_WORK TO COMPLETE:_ Everything in the records below except the images should be output exactly as written.

START DATA FOR THIS EXERCISE

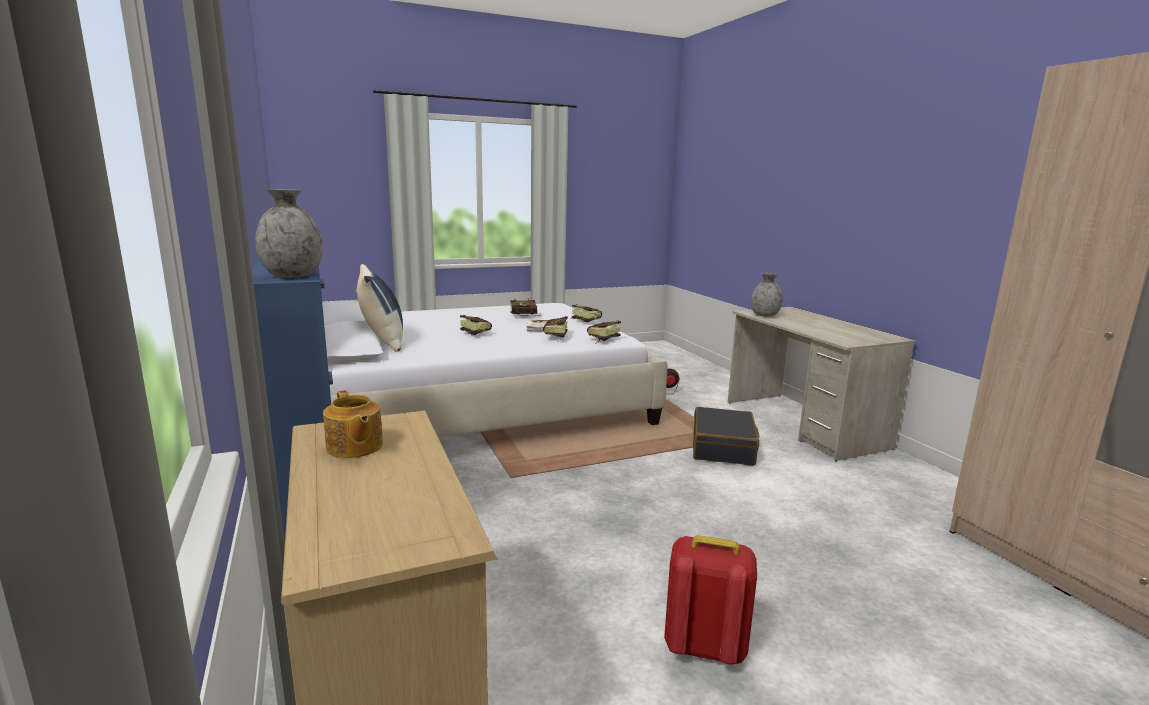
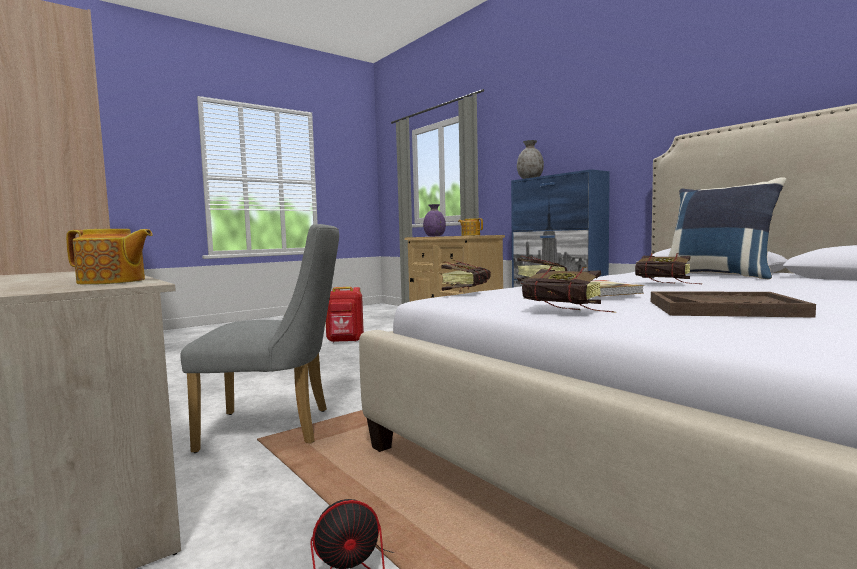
camera: 165 degrees right, 10 degrees down
(399, 509) = (434, 236): none -> purple vase
(526, 316) = (723, 308): book -> brown tray
(723, 447) = (277, 428): black suitcase -> grey chair
(765, 315) = (112, 281): grey vase -> teapot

END DATA FOR THIS EXERCISE

_RESPONSE:_
camera: 165 degrees right, 10 degrees down
(399, 509) = (434, 236): none -> purple vase
(526, 316) = (723, 308): book -> brown tray
(723, 447) = (277, 428): black suitcase -> grey chair
(765, 315) = (112, 281): grey vase -> teapot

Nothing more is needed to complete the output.